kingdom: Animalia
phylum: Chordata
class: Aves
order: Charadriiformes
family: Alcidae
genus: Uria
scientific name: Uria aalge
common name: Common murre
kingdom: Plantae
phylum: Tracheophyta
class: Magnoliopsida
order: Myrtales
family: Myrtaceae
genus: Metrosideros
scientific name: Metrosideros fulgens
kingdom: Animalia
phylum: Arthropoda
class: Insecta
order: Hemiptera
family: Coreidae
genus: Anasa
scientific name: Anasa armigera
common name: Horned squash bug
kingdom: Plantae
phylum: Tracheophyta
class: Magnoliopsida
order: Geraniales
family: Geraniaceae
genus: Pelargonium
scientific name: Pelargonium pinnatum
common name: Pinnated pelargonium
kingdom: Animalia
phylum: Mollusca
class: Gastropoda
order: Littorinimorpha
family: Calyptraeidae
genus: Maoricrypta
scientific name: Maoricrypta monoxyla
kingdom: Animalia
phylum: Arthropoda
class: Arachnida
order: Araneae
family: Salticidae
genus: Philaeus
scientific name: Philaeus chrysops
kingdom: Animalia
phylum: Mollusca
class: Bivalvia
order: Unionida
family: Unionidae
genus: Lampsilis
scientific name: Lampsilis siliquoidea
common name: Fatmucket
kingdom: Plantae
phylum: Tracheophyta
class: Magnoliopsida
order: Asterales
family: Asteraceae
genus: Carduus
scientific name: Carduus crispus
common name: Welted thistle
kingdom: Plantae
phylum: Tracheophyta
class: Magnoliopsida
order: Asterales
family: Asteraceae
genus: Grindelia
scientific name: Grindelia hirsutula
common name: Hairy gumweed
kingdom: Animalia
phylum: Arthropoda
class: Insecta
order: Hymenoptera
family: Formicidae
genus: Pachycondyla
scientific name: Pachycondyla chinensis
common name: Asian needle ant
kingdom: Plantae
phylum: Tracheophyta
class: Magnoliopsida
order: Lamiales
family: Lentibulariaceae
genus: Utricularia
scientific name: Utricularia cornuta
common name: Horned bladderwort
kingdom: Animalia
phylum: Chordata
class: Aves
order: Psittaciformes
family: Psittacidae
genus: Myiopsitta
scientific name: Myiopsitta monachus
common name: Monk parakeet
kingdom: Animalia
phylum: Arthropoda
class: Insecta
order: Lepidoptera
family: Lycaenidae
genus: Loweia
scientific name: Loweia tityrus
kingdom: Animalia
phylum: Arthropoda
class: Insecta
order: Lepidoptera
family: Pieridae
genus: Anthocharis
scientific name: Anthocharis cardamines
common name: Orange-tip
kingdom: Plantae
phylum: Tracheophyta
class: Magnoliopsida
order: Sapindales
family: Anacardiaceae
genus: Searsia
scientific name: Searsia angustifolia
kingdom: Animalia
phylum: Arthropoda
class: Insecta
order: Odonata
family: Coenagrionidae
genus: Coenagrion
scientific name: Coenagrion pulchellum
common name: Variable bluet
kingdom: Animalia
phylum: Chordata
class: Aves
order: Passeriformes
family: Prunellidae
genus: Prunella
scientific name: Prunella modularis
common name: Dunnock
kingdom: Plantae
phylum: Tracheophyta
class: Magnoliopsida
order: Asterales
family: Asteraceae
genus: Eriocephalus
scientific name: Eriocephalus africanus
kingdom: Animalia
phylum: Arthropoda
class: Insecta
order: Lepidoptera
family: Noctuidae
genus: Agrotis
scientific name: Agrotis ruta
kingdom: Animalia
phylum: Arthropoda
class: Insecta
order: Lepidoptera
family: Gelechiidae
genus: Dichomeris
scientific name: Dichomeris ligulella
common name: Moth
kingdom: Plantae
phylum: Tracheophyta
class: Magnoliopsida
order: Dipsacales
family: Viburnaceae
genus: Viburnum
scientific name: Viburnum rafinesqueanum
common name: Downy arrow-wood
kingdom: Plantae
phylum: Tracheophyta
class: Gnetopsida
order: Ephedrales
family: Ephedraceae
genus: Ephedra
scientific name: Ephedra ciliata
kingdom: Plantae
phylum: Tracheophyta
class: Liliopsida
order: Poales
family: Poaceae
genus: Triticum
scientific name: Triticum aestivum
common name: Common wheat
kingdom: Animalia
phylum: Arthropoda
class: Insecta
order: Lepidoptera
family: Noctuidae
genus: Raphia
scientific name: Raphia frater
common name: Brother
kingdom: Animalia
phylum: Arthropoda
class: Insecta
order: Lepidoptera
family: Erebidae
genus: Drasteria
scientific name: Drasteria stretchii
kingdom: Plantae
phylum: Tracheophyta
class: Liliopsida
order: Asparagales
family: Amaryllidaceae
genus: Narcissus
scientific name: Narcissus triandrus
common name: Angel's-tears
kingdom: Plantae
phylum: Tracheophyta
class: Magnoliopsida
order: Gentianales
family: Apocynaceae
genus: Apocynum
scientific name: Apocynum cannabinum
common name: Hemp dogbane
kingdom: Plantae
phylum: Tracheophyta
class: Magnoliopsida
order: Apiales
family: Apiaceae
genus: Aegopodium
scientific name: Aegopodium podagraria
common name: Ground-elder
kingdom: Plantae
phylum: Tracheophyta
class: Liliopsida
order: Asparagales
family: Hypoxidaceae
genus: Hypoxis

━━━━━━

Can you give these lines again for all the records, replacing "common name" with "vernacular name" and leaving everything else unchanged?

kingdom: Animalia
phylum: Chordata
class: Aves
order: Charadriiformes
family: Alcidae
genus: Uria
scientific name: Uria aalge
vernacular name: Common murre
kingdom: Plantae
phylum: Tracheophyta
class: Magnoliopsida
order: Myrtales
family: Myrtaceae
genus: Metrosideros
scientific name: Metrosideros fulgens
kingdom: Animalia
phylum: Arthropoda
class: Insecta
order: Hemiptera
family: Coreidae
genus: Anasa
scientific name: Anasa armigera
vernacular name: Horned squash bug
kingdom: Plantae
phylum: Tracheophyta
class: Magnoliopsida
order: Geraniales
family: Geraniaceae
genus: Pelargonium
scientific name: Pelargonium pinnatum
vernacular name: Pinnated pelargonium
kingdom: Animalia
phylum: Mollusca
class: Gastropoda
order: Littorinimorpha
family: Calyptraeidae
genus: Maoricrypta
scientific name: Maoricrypta monoxyla
kingdom: Animalia
phylum: Arthropoda
class: Arachnida
order: Araneae
family: Salticidae
genus: Philaeus
scientific name: Philaeus chrysops
kingdom: Animalia
phylum: Mollusca
class: Bivalvia
order: Unionida
family: Unionidae
genus: Lampsilis
scientific name: Lampsilis siliquoidea
vernacular name: Fatmucket
kingdom: Plantae
phylum: Tracheophyta
class: Magnoliopsida
order: Asterales
family: Asteraceae
genus: Carduus
scientific name: Carduus crispus
vernacular name: Welted thistle
kingdom: Plantae
phylum: Tracheophyta
class: Magnoliopsida
order: Asterales
family: Asteraceae
genus: Grindelia
scientific name: Grindelia hirsutula
vernacular name: Hairy gumweed
kingdom: Animalia
phylum: Arthropoda
class: Insecta
order: Hymenoptera
family: Formicidae
genus: Pachycondyla
scientific name: Pachycondyla chinensis
vernacular name: Asian needle ant
kingdom: Plantae
phylum: Tracheophyta
class: Magnoliopsida
order: Lamiales
family: Lentibulariaceae
genus: Utricularia
scientific name: Utricularia cornuta
vernacular name: Horned bladderwort
kingdom: Animalia
phylum: Chordata
class: Aves
order: Psittaciformes
family: Psittacidae
genus: Myiopsitta
scientific name: Myiopsitta monachus
vernacular name: Monk parakeet
kingdom: Animalia
phylum: Arthropoda
class: Insecta
order: Lepidoptera
family: Lycaenidae
genus: Loweia
scientific name: Loweia tityrus
kingdom: Animalia
phylum: Arthropoda
class: Insecta
order: Lepidoptera
family: Pieridae
genus: Anthocharis
scientific name: Anthocharis cardamines
vernacular name: Orange-tip
kingdom: Plantae
phylum: Tracheophyta
class: Magnoliopsida
order: Sapindales
family: Anacardiaceae
genus: Searsia
scientific name: Searsia angustifolia
kingdom: Animalia
phylum: Arthropoda
class: Insecta
order: Odonata
family: Coenagrionidae
genus: Coenagrion
scientific name: Coenagrion pulchellum
vernacular name: Variable bluet
kingdom: Animalia
phylum: Chordata
class: Aves
order: Passeriformes
family: Prunellidae
genus: Prunella
scientific name: Prunella modularis
vernacular name: Dunnock
kingdom: Plantae
phylum: Tracheophyta
class: Magnoliopsida
order: Asterales
family: Asteraceae
genus: Eriocephalus
scientific name: Eriocephalus africanus
kingdom: Animalia
phylum: Arthropoda
class: Insecta
order: Lepidoptera
family: Noctuidae
genus: Agrotis
scientific name: Agrotis ruta
kingdom: Animalia
phylum: Arthropoda
class: Insecta
order: Lepidoptera
family: Gelechiidae
genus: Dichomeris
scientific name: Dichomeris ligulella
vernacular name: Moth
kingdom: Plantae
phylum: Tracheophyta
class: Magnoliopsida
order: Dipsacales
family: Viburnaceae
genus: Viburnum
scientific name: Viburnum rafinesqueanum
vernacular name: Downy arrow-wood
kingdom: Plantae
phylum: Tracheophyta
class: Gnetopsida
order: Ephedrales
family: Ephedraceae
genus: Ephedra
scientific name: Ephedra ciliata
kingdom: Plantae
phylum: Tracheophyta
class: Liliopsida
order: Poales
family: Poaceae
genus: Triticum
scientific name: Triticum aestivum
vernacular name: Common wheat
kingdom: Animalia
phylum: Arthropoda
class: Insecta
order: Lepidoptera
family: Noctuidae
genus: Raphia
scientific name: Raphia frater
vernacular name: Brother
kingdom: Animalia
phylum: Arthropoda
class: Insecta
order: Lepidoptera
family: Erebidae
genus: Drasteria
scientific name: Drasteria stretchii
kingdom: Plantae
phylum: Tracheophyta
class: Liliopsida
order: Asparagales
family: Amaryllidaceae
genus: Narcissus
scientific name: Narcissus triandrus
vernacular name: Angel's-tears
kingdom: Plantae
phylum: Tracheophyta
class: Magnoliopsida
order: Gentianales
family: Apocynaceae
genus: Apocynum
scientific name: Apocynum cannabinum
vernacular name: Hemp dogbane
kingdom: Plantae
phylum: Tracheophyta
class: Magnoliopsida
order: Apiales
family: Apiaceae
genus: Aegopodium
scientific name: Aegopodium podagraria
vernacular name: Ground-elder
kingdom: Plantae
phylum: Tracheophyta
class: Liliopsida
order: Asparagales
family: Hypoxidaceae
genus: Hypoxis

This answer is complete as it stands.